Frequently Asked Questions

How did the name Warrandyte originate?

It has long been thought that ‘Warrandyte’ could be translated as ‘that which is thrown’.   The Wurundji dreamtime story: how Bunjil, the Great Eagle, the all-powerful, ever-watchful creator of the world, had once gazed down upon his people from the Star Altair and seen their wrong-doing.  Awaiting their return, with a mighty crash of thunder, he hurled down a star to destroy them.  Where star struck created the (Warrandyte) gorge we see today.  Bunjil’s people always remembered the spot. They called it Warrandyte, the place where Bunjil had hurled down the Star to punish his people.
Source: Warrandyte Diary.

Was Warrandyte always known by that name?

Warrandyte was called Anderson’s Creek after James Anderson who in 1839 had a cattle and sheep station in the area where the creek, that still bears his name, meets the Yarra River.

The name Warrandyte was first employed in 1841 when surveyor T. H. Nutt named the district from Anderson’s Creek to Croydon as “Parish of Warrandyte, County of Bourke”.

In 1856 the township itself was laid out and named “Township of Warrandyte, County of Evelyn”.   However, the name was not formalised until 1908.

Between 1841 and 1908 both names, Anderson’s Creek and Warrandyte were used to the confusion of many.   This confusion was enhanced when the Lilydale railway line was opened in 1882 and the station at Croydon was called Warrandyte Railway Station until 1884, when it was renamed Croydon.

When was gold discovered in Warrandyte?

The first recorded official discovery of gold in Victoria was at Warrandyte together with one in the Pyrenees, both declared on July 16, 1851.

The Warrandyte discovery was made by Louis Michel and his team.  A cairn has been erected at the spot in Anderson’s Creek and the locality was named The Victorian Goldfield in honour of the new colony of Victoria which had been inaugurated on July 1, 1851.
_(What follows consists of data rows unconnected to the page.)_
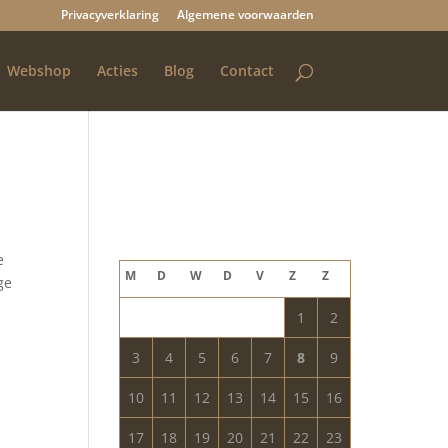
Privacyverklaring
Algemene voorwaarden
Webshop
Acties
Blog
Contact
Blog archief
augustus 2026
e
M
D
W
D
V
Z
Z
ge
1
2
3
4
5
6
7
8
9
10
11
12
13
14
15
16
17
18
19
20
21
22
23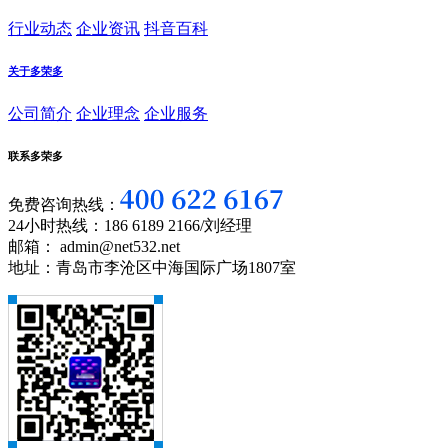
行业动态
企业资讯
抖音百科
关于多荣多
公司简介
企业理念
企业服务
联系多荣多
免费咨询热线：
24小时热线：186 6189 2166/刘经理
邮箱： admin@net532.net
地址：青岛市李沧区中海国际广场1807室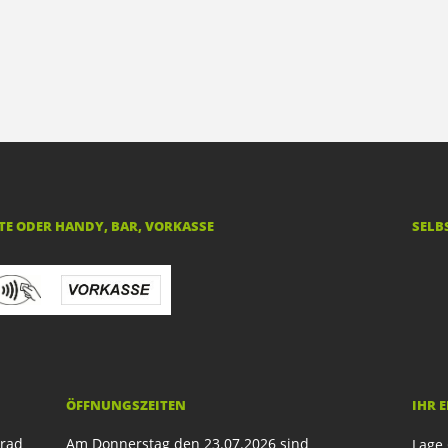
E ODER HANDY, BAR, VORKASSE
SELB
ÖFFNUNGSZEITEN
IHR 
rrad
Am Donnerstag den 23.07.2026 sind
Lage 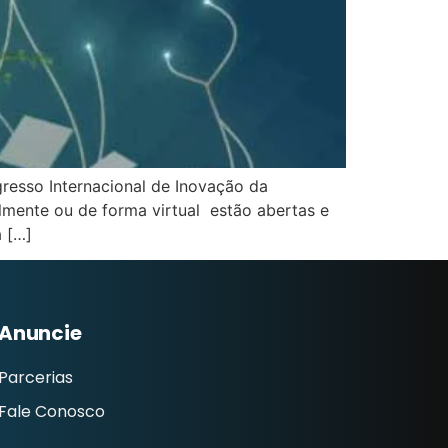
gresso Internacional de Inovação da
almente ou de forma virtual estão abertas e
 […]
Anuncie
Parcerias
Fale Conosco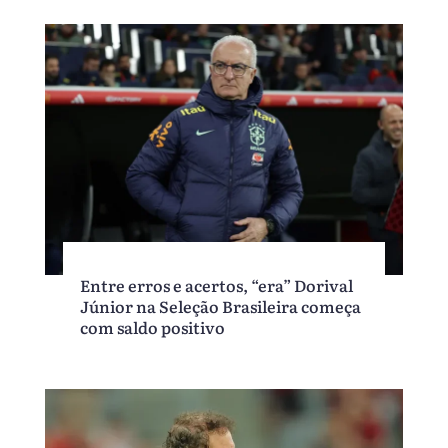
Entre erros e acertos, “era” Dorival
Júnior na Seleção Brasileira começa
com saldo positivo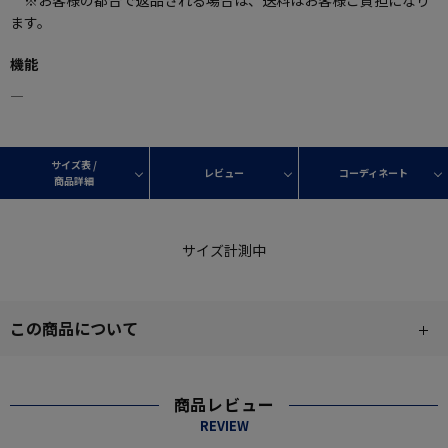
※お客様の都合で返品される場合は、送料はお客様ご負担になり
ます。
機能
―
サイズ表 /
レビュー
コーディネート
商品詳細
サイズ計測中
この商品について
商品レビュー
REVIEW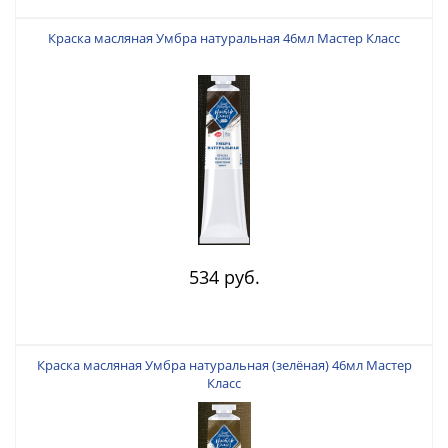
Краска масляная Умбра натуральная 46мл Мастер Класс
534 руб.
Краска масляная Умбра натуральная (зелёная) 46мл Мастер
Класс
Earlier discoveries in Warrandyte said to have been made from as early as 1841 but were not reported.

What is the history of gold mining in Warrandyte?

Alluvial gold, discovered in the gullies in July 1851, was almost depleted by the end of that year.  The search was revived in 1854 when prospecting began in the Yarra River and tributary creeks.  This resulted in the diversion of the river at Thompsons Bend (The Island) in 1859 and through the Pound Bend tunnel in 1870.  Quartz mining commenced in 1852 by small partnerships of two to three people who sank shafts up to 30 metres deep.   Later, companies were formed, and they used heavy crushing machinery to get gold out of the quartz.  The largest of these was the Caledonia Consolidated Gold Mining Company (no liability) that, from 1904 to 1908 employed as many as 250 men to recover 2600 ounces of gold.  The main shaft of this mine was sunk to a depth of 187 metres and the mine was worked on 6 different levels.  It closed in 1913.

The Pound Bend Tunnel

On February 8 1870, a public company named the Evelyn Tunnel Mining Company was formed.  The object was to create a tunnel through the narrow section where the Yarra River turns back on itself and divert the river through it.  This left five kilometres of river bed which could be mined for alluvial gold.  The tunnel took three and a half months to build.  It is 196 metres long, six metres wide and four metres deep.  The company encountered many problems, including having to remove up to 14 metres of silt prior to sluicing.  The returns approximated the costs involved and as a result the company never paid a dividend and was wound up in September 1872.